In case you’ve literally had your head in the sand the past decade, our country is suffering a heroin epidemic. (How many times am I going to have to begin an article with that statement?) Our government estimates half a million Americans abused the drug in 2013. The National Institute on Drug Abuse claims that same year, over 8,000 people in our country died of an overdose of heroin, usually combined with some other sort of drug—cocaine was the primary culprit. We’ve reported on the plague of heroin and its evil cousin prescription painkillers pretty much nonstop. America: Land of the free, home of the brave…plus opiates and guns, if you’re into that sort of thing, and clearly, a lot of people are.
This Just In: Heroin’s Newest Friends
What’s the latest disturbing news in Heroinville, USA? NPR released a report this summer revealing the largest increase in heroin use is among women and young white (non-Hispanic) Americans, aged 18 to 25 (average income $20K, significant because heroin used to be a lot more expensive). This shift is mostly shocking because these demographics used to tout the lowest rates of heroin usage. Also of note alongside this change in user demographic, rampant heroin use was previously considered an underground urban issue but it’s now more prominent in our nation’s beloved Midwest. Fifteen years ago, the majority of the heroin-related deaths were older black people and the areas struggling the most with the drug were the West and the Northeast.
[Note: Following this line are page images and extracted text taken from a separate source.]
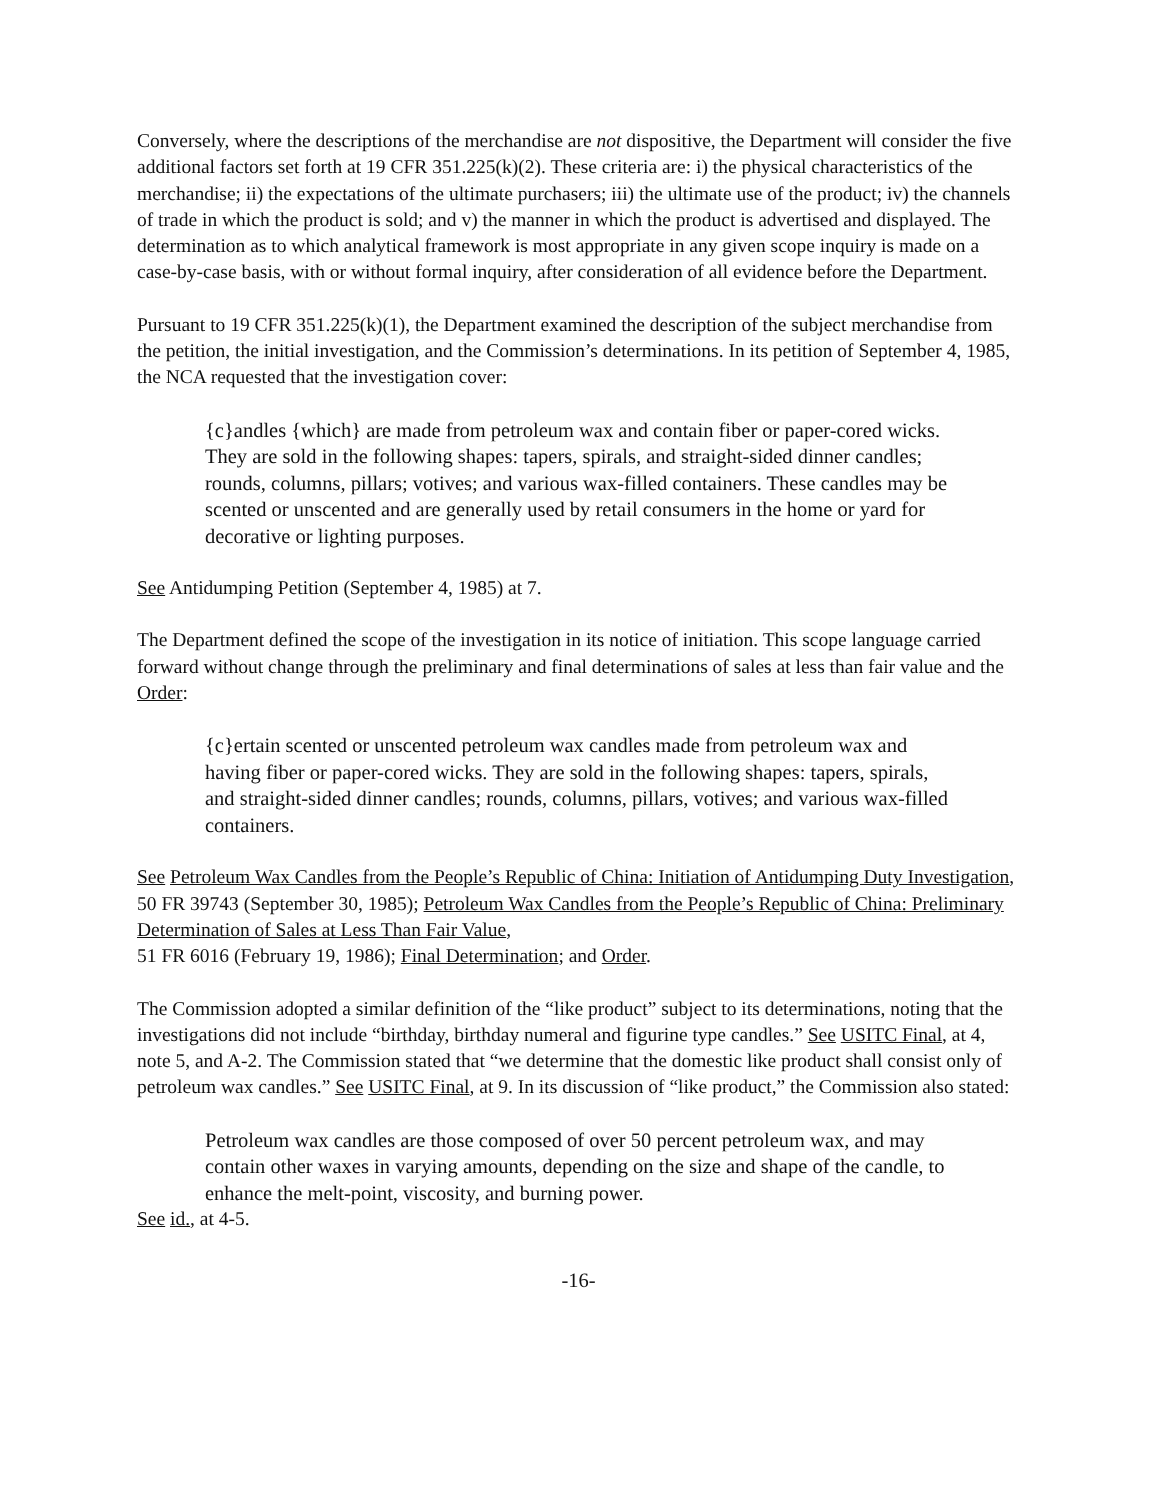Conversely, where the descriptions of the merchandise are not dispositive, the Department will consider the five additional factors set forth at 19 CFR 351.225(k)(2). These criteria are: i) the physical characteristics of the merchandise; ii) the expectations of the ultimate purchasers; iii) the ultimate use of the product; iv) the channels of trade in which the product is sold; and v) the manner in which the product is advertised and displayed. The determination as to which analytical framework is most appropriate in any given scope inquiry is made on a case-by-case basis, with or without formal inquiry, after consideration of all evidence before the Department.
Pursuant to 19 CFR 351.225(k)(1), the Department examined the description of the subject merchandise from the petition, the initial investigation, and the Commission’s determinations. In its petition of September 4, 1985, the NCA requested that the investigation cover:
{c}andles {which} are made from petroleum wax and contain fiber or paper-cored wicks. They are sold in the following shapes: tapers, spirals, and straight-sided dinner candles; rounds, columns, pillars; votives; and various wax-filled containers. These candles may be scented or unscented and are generally used by retail consumers in the home or yard for decorative or lighting purposes.
See Antidumping Petition (September 4, 1985) at 7.
The Department defined the scope of the investigation in its notice of initiation. This scope language carried forward without change through the preliminary and final determinations of sales at less than fair value and the Order:
{c}ertain scented or unscented petroleum wax candles made from petroleum wax and having fiber or paper-cored wicks. They are sold in the following shapes: tapers, spirals, and straight-sided dinner candles; rounds, columns, pillars, votives; and various wax-filled containers.
See Petroleum Wax Candles from the People’s Republic of China: Initiation of Antidumping Duty Investigation, 50 FR 39743 (September 30, 1985); Petroleum Wax Candles from the People’s Republic of China: Preliminary Determination of Sales at Less Than Fair Value,
51 FR 6016 (February 19, 1986); Final Determination; and Order.
The Commission adopted a similar definition of the “like product” subject to its determinations, noting that the investigations did not include “birthday, birthday numeral and figurine type candles.” See USITC Final, at 4, note 5, and A-2. The Commission stated that “we determine that the domestic like product shall consist only of petroleum wax candles.” See USITC Final, at 9. In its discussion of “like product,” the Commission also stated:
Petroleum wax candles are those composed of over 50 percent petroleum wax, and may contain other waxes in varying amounts, depending on the size and shape of the candle, to enhance the melt-point, viscosity, and burning power.
See id., at 4-5.
-16-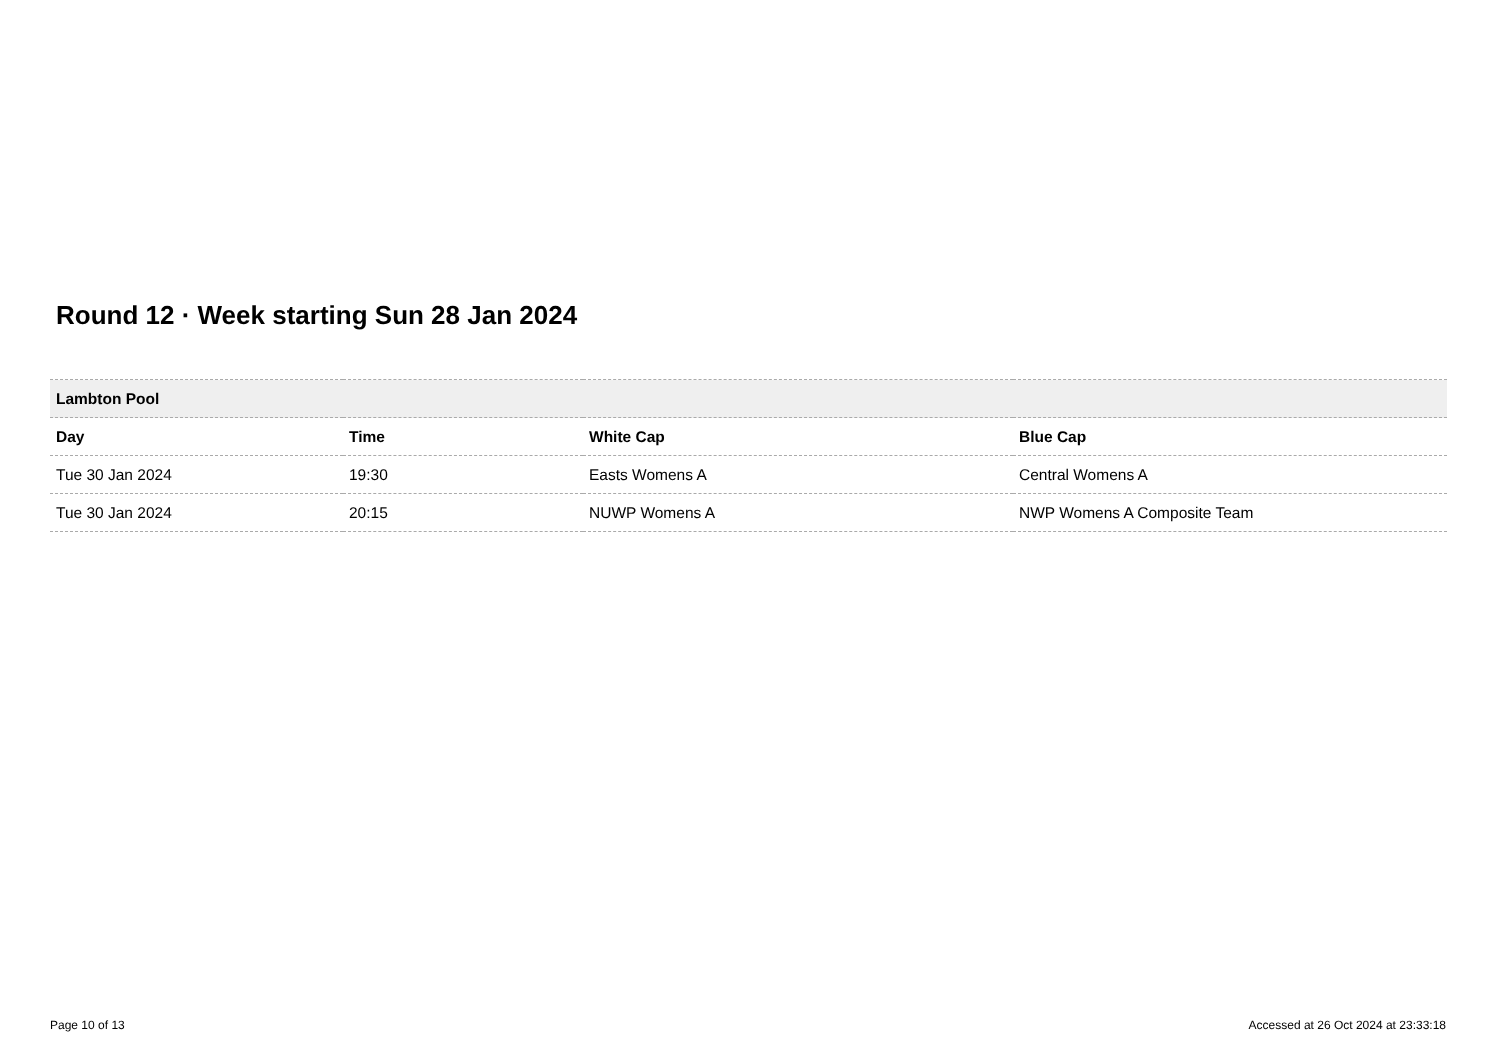Round 12 · Week starting Sun 28 Jan 2024
| Lambton Pool | | | |
| Day | Time | White Cap | Blue Cap |
| Tue 30 Jan 2024 | 19:30 | Easts Womens A | Central Womens A |
| Tue 30 Jan 2024 | 20:15 | NUWP Womens A | NWP Womens A Composite Team |
Page 10 of 13
Accessed at 26 Oct 2024 at 23:33:18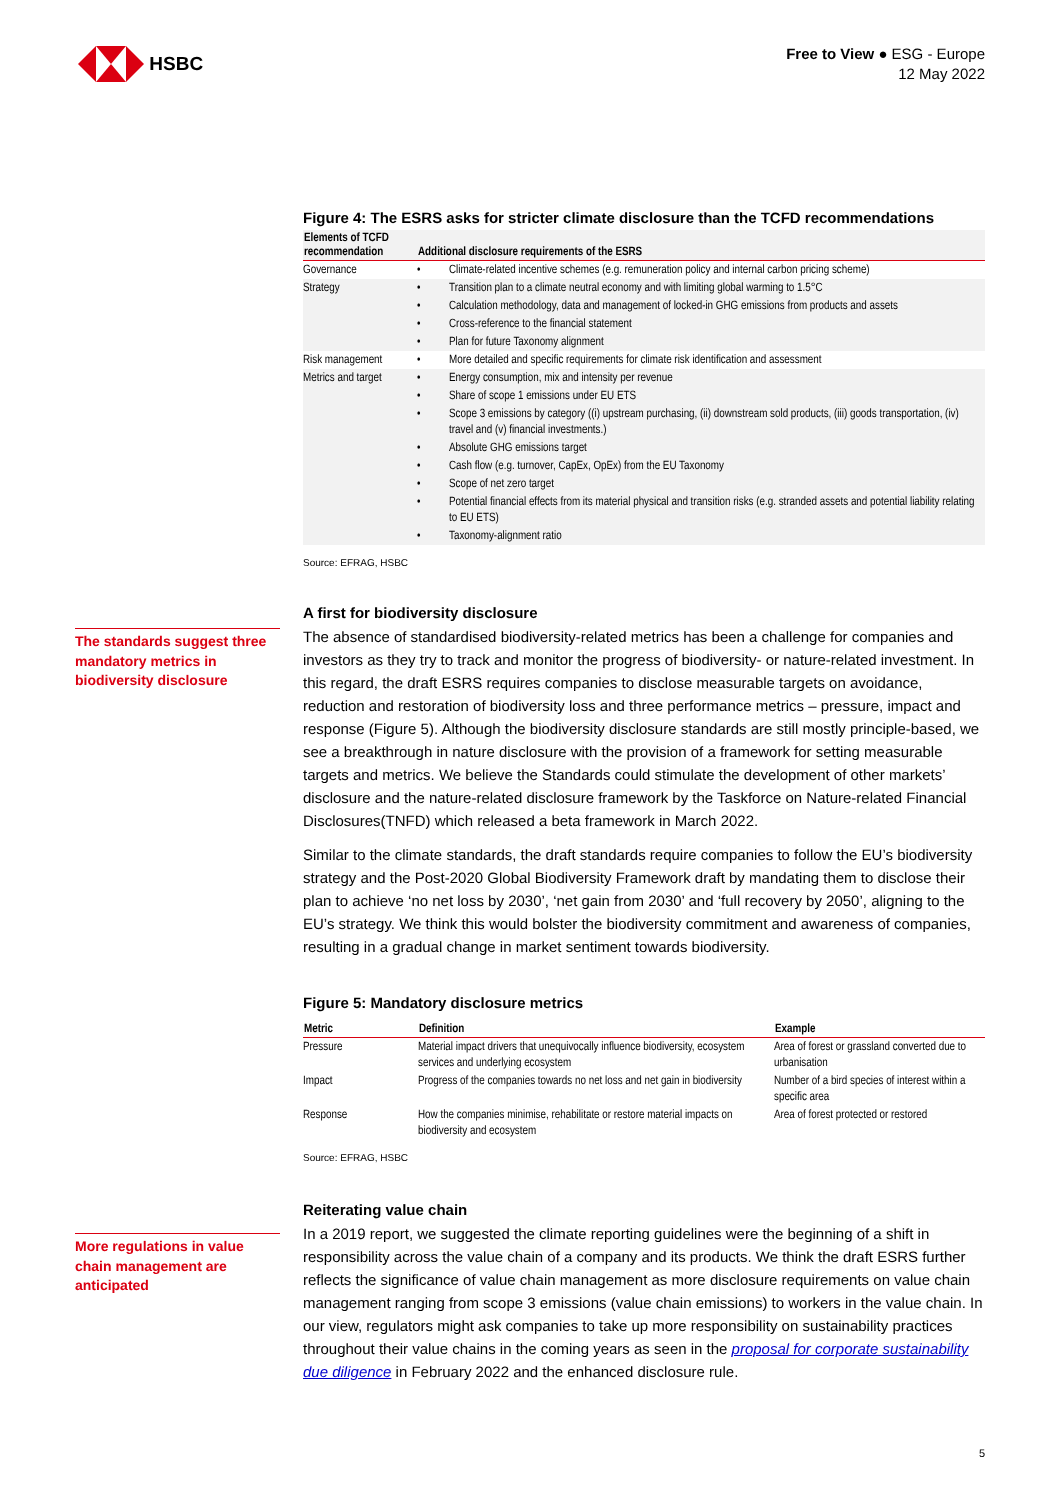HSBC
Free to View ● ESG - Europe
12 May 2022
Figure 4: The ESRS asks for stricter climate disclosure than the TCFD recommendations
| Elements of TCFD recommendation | Additional disclosure requirements of the ESRS | |
| --- | --- | --- |
| Governance | • | Climate-related incentive schemes (e.g. remuneration policy and internal carbon pricing scheme) |
| Strategy | • | Transition plan to a climate neutral economy and with limiting global warming to 1.5°C |
| | • | Calculation methodology, data and management of locked-in GHG emissions from products and assets |
| | • | Cross-reference to the financial statement |
| | • | Plan for future Taxonomy alignment |
| Risk management | • | More detailed and specific requirements for climate risk identification and assessment |
| Metrics and target | • | Energy consumption, mix and intensity per revenue |
| | • | Share of scope 1 emissions under EU ETS |
| | • | Scope 3 emissions by category ((i) upstream purchasing, (ii) downstream sold products, (iii) goods transportation, (iv) travel and (v) financial investments.) |
| | • | Absolute GHG emissions target |
| | • | Cash flow (e.g. turnover, CapEx, OpEx) from the EU Taxonomy |
| | • | Scope of net zero target |
| | • | Potential financial effects from its material physical and transition risks (e.g. stranded assets and potential liability relating to EU ETS) |
| | • | Taxonomy-alignment ratio |
Source: EFRAG, HSBC
The standards suggest three mandatory metrics in biodiversity disclosure
A first for biodiversity disclosure
The absence of standardised biodiversity-related metrics has been a challenge for companies and investors as they try to track and monitor the progress of biodiversity- or nature-related investment. In this regard, the draft ESRS requires companies to disclose measurable targets on avoidance, reduction and restoration of biodiversity loss and three performance metrics – pressure, impact and response (Figure 5). Although the biodiversity disclosure standards are still mostly principle-based, we see a breakthrough in nature disclosure with the provision of a framework for setting measurable targets and metrics. We believe the Standards could stimulate the development of other markets’ disclosure and the nature-related disclosure framework by the Taskforce on Nature-related Financial Disclosures(TNFD) which released a beta framework in March 2022.
Similar to the climate standards, the draft standards require companies to follow the EU’s biodiversity strategy and the Post-2020 Global Biodiversity Framework draft by mandating them to disclose their plan to achieve ‘no net loss by 2030’, ‘net gain from 2030’ and ‘full recovery by 2050’, aligning to the EU’s strategy. We think this would bolster the biodiversity commitment and awareness of companies, resulting in a gradual change in market sentiment towards biodiversity.
Figure 5: Mandatory disclosure metrics
| Metric | Definition | Example |
| --- | --- | --- |
| Pressure | Material impact drivers that unequivocally influence biodiversity, ecosystem services and underlying ecosystem | Area of forest or grassland converted due to urbanisation |
| Impact | Progress of the companies towards no net loss and net gain in biodiversity | Number of a bird species of interest within a specific area |
| Response | How the companies minimise, rehabilitate or restore material impacts on biodiversity and ecosystem | Area of forest protected or restored |
Source: EFRAG, HSBC
More regulations in value chain management are anticipated
Reiterating value chain
In a 2019 report, we suggested the climate reporting guidelines were the beginning of a shift in responsibility across the value chain of a company and its products. We think the draft ESRS further reflects the significance of value chain management as more disclosure requirements on value chain management ranging from scope 3 emissions (value chain emissions) to workers in the value chain. In our view, regulators might ask companies to take up more responsibility on sustainability practices throughout their value chains in the coming years as seen in the proposal for corporate sustainability due diligence in February 2022 and the enhanced disclosure rule.
5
Obviously, minorities and big cities aren’t in the clear by any means– but the fact that opiate abuse is only overflowing into other areas, rather than decreasing, is quite upsetting.
Why the Change in Cliques?
The former head of the Center for Disease Control, Dr. Tom Friedman, insists the shocking rate of increased heroin abuse is primarily an inevitable conclusion to Americans’ addiction to opioids, i.e., prescription painkillers. We—The United States of America—first met Oxycontin in 1995 and have been obsessed with it every since. There is (or maybe, was), especially among women, a stigma associated with shooting up with a needle, but popping Oxycontin, Percocet or Vicodin is sort of an upper middle class free-for-all. Truthfully, it always grosses me out when jokes are made amongst women about popping pills and mixing them with wine. Often with no regard for the long-term consequences or the possibility of developing a serious addiction. It’s not cute, but I feel like it’s constantly portrayed that way.
Friedman also attributes the rise in opiate use to the serious discount on a hit via heroin, as opposed to prescription pain medicine. He says the street price for heroin now is about 1/5 of what it costs to buy pain pills. He told NPR, “As a doctor who started my career taking care of patients with HIV and other complications from injection drugs, it’s heartbreaking to see injection drug use making a comeback.”
The Oft Repeated Solutions
Friedman echoed everything that’s been said before regarding how to tame the dragon. More prescription regulation. Better treatment. Better policing. But he also mentioned Naloxone, a drug that can be administered to a patient in order to thwart death from a heroin overdose. It’s kind of like an EpiPen for opiates. This tactic has been catching on in various cities, but doesn’t seem to be a household name in every paramedic crew and police force yet. Also, although it saves lives, it ultimately doesn’t really solve the problem.
Along with policing drug dealers, I think policing doctors more is also crucial. Not to make light of the physical addiction people can develop with alcohol, but the physical addiction that can happen when someone—even an unsuspecting housewife with back pain— gets a Percocet high, seems way more extreme and a much quicker hook. Fostering more holistic approaches to medicine at the pain management level and offering alternatives to abstinence-only treatment at the heroin level seem like solid starts on a rather daunting journey.